If you post a photo at Haddad Riverfront Park with your kids because your spouse is overseas and you're trying to hold life together, that doesn't prove you're fine. But they will sure as hell try to spin it that way.

Surveillance in West Virginia is not some movie thing. If the value is there, investigators may sit in a car and watch. Charleston's compact downtown makes that easier than people realize.

What the dashcam fight usually means

A fight over video usually means one of three things.

The footage helps you.

The footage helps you and hurts them.

Or the footage destroys the neat little story they're building.

That doesn't mean every delay is corruption.

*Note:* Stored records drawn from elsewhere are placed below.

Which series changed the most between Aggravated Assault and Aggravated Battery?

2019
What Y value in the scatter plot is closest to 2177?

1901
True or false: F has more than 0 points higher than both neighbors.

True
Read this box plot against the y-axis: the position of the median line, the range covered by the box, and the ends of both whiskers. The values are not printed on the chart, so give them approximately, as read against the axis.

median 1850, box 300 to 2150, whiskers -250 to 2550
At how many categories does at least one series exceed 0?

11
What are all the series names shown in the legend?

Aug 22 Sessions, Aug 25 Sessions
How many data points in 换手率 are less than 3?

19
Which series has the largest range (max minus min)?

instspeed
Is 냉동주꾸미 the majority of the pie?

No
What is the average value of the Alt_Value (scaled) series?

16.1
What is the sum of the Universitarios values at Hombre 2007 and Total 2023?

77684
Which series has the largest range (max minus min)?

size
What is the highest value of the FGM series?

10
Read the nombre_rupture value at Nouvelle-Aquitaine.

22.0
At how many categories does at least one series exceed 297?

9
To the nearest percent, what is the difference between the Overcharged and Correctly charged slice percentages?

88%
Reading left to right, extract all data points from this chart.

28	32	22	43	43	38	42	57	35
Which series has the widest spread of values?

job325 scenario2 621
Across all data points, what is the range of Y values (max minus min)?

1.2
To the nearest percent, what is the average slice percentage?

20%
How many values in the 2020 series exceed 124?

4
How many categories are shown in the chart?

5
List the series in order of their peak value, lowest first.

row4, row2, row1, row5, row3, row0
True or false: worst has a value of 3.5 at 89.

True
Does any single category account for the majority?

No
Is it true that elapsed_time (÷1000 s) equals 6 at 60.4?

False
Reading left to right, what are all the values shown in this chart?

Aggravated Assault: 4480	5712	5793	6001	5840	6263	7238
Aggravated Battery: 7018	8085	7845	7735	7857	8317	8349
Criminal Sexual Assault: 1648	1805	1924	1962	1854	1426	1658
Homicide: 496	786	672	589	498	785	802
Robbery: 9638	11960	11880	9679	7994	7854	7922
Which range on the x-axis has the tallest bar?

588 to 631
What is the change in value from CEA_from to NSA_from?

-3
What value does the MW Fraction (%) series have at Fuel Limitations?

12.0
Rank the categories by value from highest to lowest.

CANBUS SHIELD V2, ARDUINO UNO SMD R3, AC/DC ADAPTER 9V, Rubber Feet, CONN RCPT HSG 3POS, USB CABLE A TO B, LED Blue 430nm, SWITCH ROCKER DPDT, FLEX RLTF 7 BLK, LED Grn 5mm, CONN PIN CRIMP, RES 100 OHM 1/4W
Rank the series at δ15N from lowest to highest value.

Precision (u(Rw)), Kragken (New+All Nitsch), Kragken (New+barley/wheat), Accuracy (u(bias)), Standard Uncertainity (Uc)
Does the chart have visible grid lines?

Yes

Sometimes it's plain bureaucracy. A vendor has the file. A truck has been reassigned. Somebody in a claims department in another state doesn't understand why this matters.

But when the pressure to settle starts before the video appears, pay attention.

Burn claims get discounted when there's uncertainty. Hidden video creates uncertainty. So does an early doctor note that makes the injury sound minor. So does a tired claimant trying to manage work, kids, and a deployment alone.

That's the damn formula.

If your skin is still changing, your pain is still evolving, or your treatment plan is not settled, a fast payout is usually not a favor. It's a discount with a smile attached.

by Rhonda Hatfield on 2026-03-25

This article is for informational purposes only and is not legal advice. Every case is different. If you or a loved one was injured, talk to an attorney about your situation.